2012 Projections: 71 rec, 1,235 yds receiving, 7 TDs; 85 yds rushing, 1 TD

WR Brandon Marshall
2011: 81 rec, 1214 yds, 6 TDs

Burdened with less than stellar quarterback play after being traded to Miami, Brandon Marshall fell from being a perennial 100-catch wide receiver to averaging “only” 83 receptions per season. He also scored just nine touchdowns through the last two seasons with Miami. In his two previous years with Jay Cutler, Marshall had over 205 receptions and 16 touchdowns. Now that Marshall has been reunited with his former quarterback, expect the big numbers he put up earlier in his career. His talent level has not decreased and neither has Cutler's. It was, at least in part, the lack of the other's talents that hurt both of their numbers over the last two seasons. Marshall is the No. 1 target that the Chicago Bears have been seeking for years, and he should thrive in the NFC North where pass defense is not a thing that is talked about highly.
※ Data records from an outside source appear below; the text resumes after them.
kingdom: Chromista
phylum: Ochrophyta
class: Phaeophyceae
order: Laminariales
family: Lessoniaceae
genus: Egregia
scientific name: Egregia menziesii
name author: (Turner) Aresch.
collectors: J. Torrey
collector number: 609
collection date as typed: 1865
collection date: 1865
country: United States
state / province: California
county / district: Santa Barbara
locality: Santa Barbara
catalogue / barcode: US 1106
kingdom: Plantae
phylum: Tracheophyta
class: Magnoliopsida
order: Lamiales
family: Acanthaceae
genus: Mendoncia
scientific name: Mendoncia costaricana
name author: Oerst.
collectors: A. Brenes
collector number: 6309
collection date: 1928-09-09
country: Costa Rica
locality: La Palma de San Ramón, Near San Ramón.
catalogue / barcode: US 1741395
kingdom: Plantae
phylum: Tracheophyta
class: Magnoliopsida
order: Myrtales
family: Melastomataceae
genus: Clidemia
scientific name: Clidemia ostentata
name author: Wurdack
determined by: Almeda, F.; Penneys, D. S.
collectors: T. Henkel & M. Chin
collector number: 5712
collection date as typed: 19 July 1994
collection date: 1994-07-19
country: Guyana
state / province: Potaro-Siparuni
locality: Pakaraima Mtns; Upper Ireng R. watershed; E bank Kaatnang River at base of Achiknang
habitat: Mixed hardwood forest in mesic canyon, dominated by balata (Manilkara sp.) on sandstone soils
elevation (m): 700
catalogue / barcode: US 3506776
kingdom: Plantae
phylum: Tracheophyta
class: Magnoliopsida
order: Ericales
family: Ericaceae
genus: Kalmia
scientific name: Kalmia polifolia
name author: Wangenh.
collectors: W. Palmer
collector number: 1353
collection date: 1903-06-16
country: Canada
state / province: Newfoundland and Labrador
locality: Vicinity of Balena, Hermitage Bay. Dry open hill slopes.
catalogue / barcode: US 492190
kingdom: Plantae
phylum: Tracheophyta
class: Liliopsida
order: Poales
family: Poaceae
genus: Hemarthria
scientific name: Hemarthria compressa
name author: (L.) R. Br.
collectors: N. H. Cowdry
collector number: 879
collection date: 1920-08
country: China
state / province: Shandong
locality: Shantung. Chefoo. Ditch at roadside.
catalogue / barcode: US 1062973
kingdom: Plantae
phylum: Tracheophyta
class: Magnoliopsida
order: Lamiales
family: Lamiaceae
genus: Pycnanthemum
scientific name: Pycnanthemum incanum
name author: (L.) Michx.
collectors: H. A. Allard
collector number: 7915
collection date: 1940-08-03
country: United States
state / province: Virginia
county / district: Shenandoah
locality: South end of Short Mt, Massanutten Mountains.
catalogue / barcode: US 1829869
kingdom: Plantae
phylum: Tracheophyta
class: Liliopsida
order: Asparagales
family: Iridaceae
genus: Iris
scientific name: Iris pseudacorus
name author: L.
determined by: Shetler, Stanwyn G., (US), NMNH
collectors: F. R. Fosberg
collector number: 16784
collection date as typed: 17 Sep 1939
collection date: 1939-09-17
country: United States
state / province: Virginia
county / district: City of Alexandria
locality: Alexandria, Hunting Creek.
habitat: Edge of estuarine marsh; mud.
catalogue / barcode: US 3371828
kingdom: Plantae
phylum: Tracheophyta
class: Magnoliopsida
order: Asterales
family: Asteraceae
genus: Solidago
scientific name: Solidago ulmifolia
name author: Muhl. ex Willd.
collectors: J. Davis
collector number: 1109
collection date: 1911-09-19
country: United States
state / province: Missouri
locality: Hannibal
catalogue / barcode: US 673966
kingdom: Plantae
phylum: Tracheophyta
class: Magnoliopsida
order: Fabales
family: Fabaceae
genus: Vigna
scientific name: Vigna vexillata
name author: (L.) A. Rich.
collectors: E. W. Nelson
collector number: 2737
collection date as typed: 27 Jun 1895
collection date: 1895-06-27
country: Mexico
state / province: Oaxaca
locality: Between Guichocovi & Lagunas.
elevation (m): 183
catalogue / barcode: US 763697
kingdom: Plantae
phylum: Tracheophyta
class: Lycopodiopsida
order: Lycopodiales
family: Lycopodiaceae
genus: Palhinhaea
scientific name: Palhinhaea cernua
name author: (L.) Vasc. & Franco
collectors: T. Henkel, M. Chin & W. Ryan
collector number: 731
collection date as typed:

2012 Projections: 98 rec, 1,295 yds receiving, 9 TDs

WR Mike Williams (TB)
2011: 65 rec, 771 yds, 3 TDs

Williams had one of the top rookie seasons for a wide receiver, catching 65 balls for 964 yards and 11 touchdowns. But he followed that up with a disappointing sophomore season, where he caught the same amount of balls but his yards per catch dropped markedly as he finished with only 771 yards and three touchdowns. Rumor has it that Williams did not take football seriously last season and spent many late nights out with teammate LeGarrette Blount. It didn’t help that his quarterback, Josh Freeman, regressed in 2011 as well. This offseason, the Buccaneers fired “players coach” Raheem Morris and replaced him with disciplinarian Greg Schiano. Schiano has already shipped out one malcontent, tight end Kellen Winslow, and will need to light a fire under the former Syracuse product. Williams presents a huge target and has tremendous body control, allowing him to make difficult catches. His disappointing 2011, and the fact that the Buccaneers signed Vincent Jackson to a big-money contract this offseason, will turn many owners off on draft day. Jackson has never been a big target hound however, and his presence as a big-play threat should help open up some underneath routes for Williams, while also helping the team move the ball down the field more. While Williams could lose some targets to Jackson, those should be made up for by the high number of Winslow's targets that are now up for grabs. With the addition of Jackson and rookie running back Doug Martin, the Tampa Bay offense should be in better shape, helping Williams get his touchdown totals closer to the 11 of his rookie year and further from the 3 of last season.